Risk prediction models for delirium in ICU patients: a systematic review and critical appraisal.
Wen-Hua Chen, Lei Ding, Yue Sha, Gongqian Lu, Kaimin Qian, Bin Wang, Huiling Wang
Abstract
Open AccessOBJECTIVE: This systematic review aimed to critically appraise the methodological quality, predictive performance, and clinical applicability of published risk prediction models for delirium in adult intensive care unit patients. METHODS: We searched PubMed, Embase, Web of Science, and the Cochrane Library from inception to April 8, 2025. Eligible studies were observational cohorts developing or validating multivariable prediction models for ICU delirium in adults (≥ 18 years). The review protocol was registered in PROSPERO (CRD420251028221). Study selection and data extraction followed the CHARMS checklist. Risk of bias and applicability were assessed using the Prediction Model Risk of Bias Assessment Tool (PROBAST). RESULTS: A total of 27 studies, encompassing 26 prediction models, were included.
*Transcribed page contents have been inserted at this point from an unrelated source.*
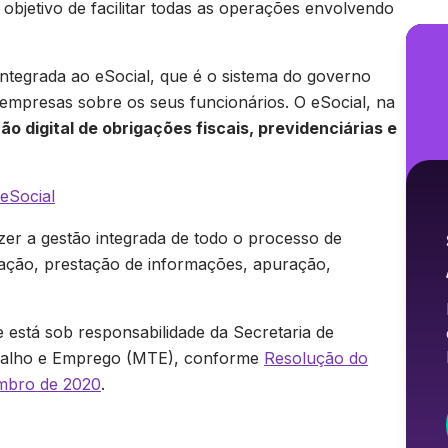
objetivo de facilitar todas as operações envolvendo
integrada ao eSocial, que é o sistema do governo
s empresas sobre os seus funcionários. O eSocial, na
ão digital de obrigações fiscais, previdenciárias e
 eSocial
zer a gestão integrada de todo o processo de
ção, prestação de informações, apuração,
 está sob responsabilidade da Secretaria de
rabalho e Emprego (MTE), conforme
Resolução do
mbro de 2020
.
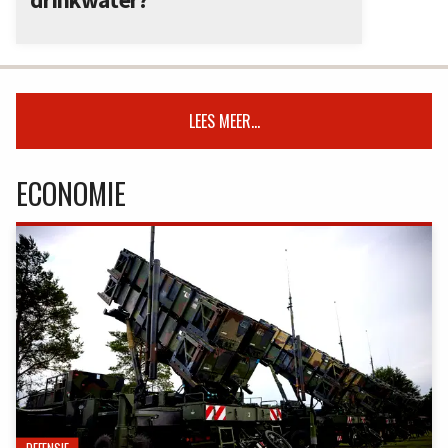
LEES MEER...
ECONOMIE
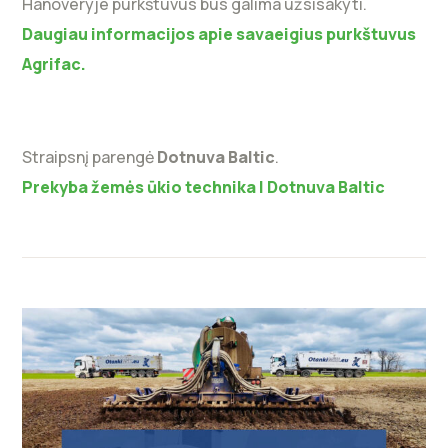
Hanoveryje purkštuvus bus galima užsisakyti.
Daugiau informacijos apie savaeigius purkštuvus
Agrifac.
Straipsnį parengė
Dotnuva Baltic
.
Prekyba žemės ūkio technika | Dotnuva Baltic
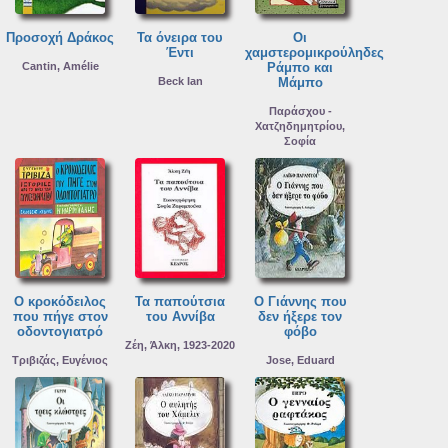
Προσοχή Δράκος
Τα όνειρα του
Οι
Έντι
χαμστερομικρούληδες
Cantin, Amélie
Ράμπο και
Beck Ian
Μάμπο
Παράσχου -
Χατζηδημητρίου,
Σοφία
Ο κροκόδειλος
Τα παπούτσια
Ο Γιάννης που
που πήγε στον
του Αννίβα
δεν ήξερε τον
οδοντογιατρό
φόβο
Ζέη, Άλκη, 1923-2020
Τριβιζάς, Ευγένιος
Jose, Eduard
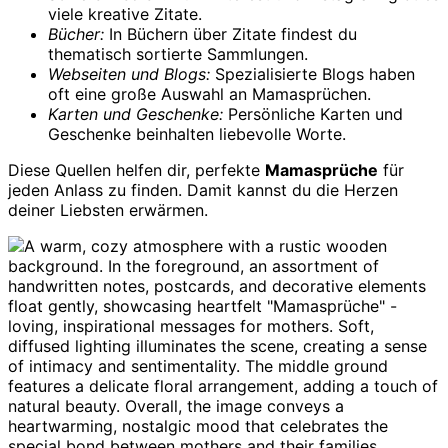
viele kreative Zitate.
Bücher:
In Büchern über Zitate findest du
thematisch sortierte Sammlungen.
Webseiten und Blogs:
Spezialisierte Blogs haben
oft eine große Auswahl an Mamasprüchen.
Karten und Geschenke:
Persönliche Karten und
Geschenke beinhalten liebevolle Worte.
Diese Quellen helfen dir, perfekte
Mamasprüche
für
jeden Anlass zu finden. Damit kannst du die Herzen
deiner Liebsten erwärmen.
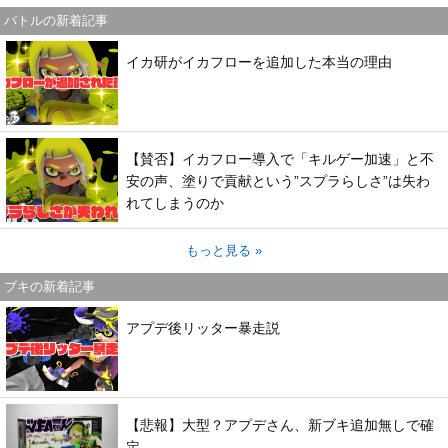
バトルの新着記事
イカ研がイカフローを追加した本当の理由
【賛否】イカフロー導入で「キルゲー加速」と不
安の声、塗りで貢献という”スプラらしさ”は失わ
れてしまうのか
もっと見る »
ブキの新着記事
アプデ後リッター暴走説
【悲報】大型？アプデさん、新ブキ追加無しで確
定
Most models demonstrated apparently strong discrimination (AUCs ranging from 0.67 to 0.932), with common predictors including age, sedation, APACHE-II score, mechanical ventilation, and Glasgow Coma Scale score. However, the PROBAST assessment revealed a high risk of bias across most studies, primarily due to flaws in the analysis and predictor domains. Key limitations included inadequate handling of missing data, overfitting, predominant reliance on internal validation only, and heterogeneous delirium assessment methods. Only four models underwent both internal and external validation. CONCLUSIONS: Despite the promising discriminatory performance of several models, significant methodological shortcomings limit their current clinical applicability and generalizability. Future research should prioritize robust external validation, improved methodological rigor, and implementation studies to assess real-world utility before routine clinical adoption.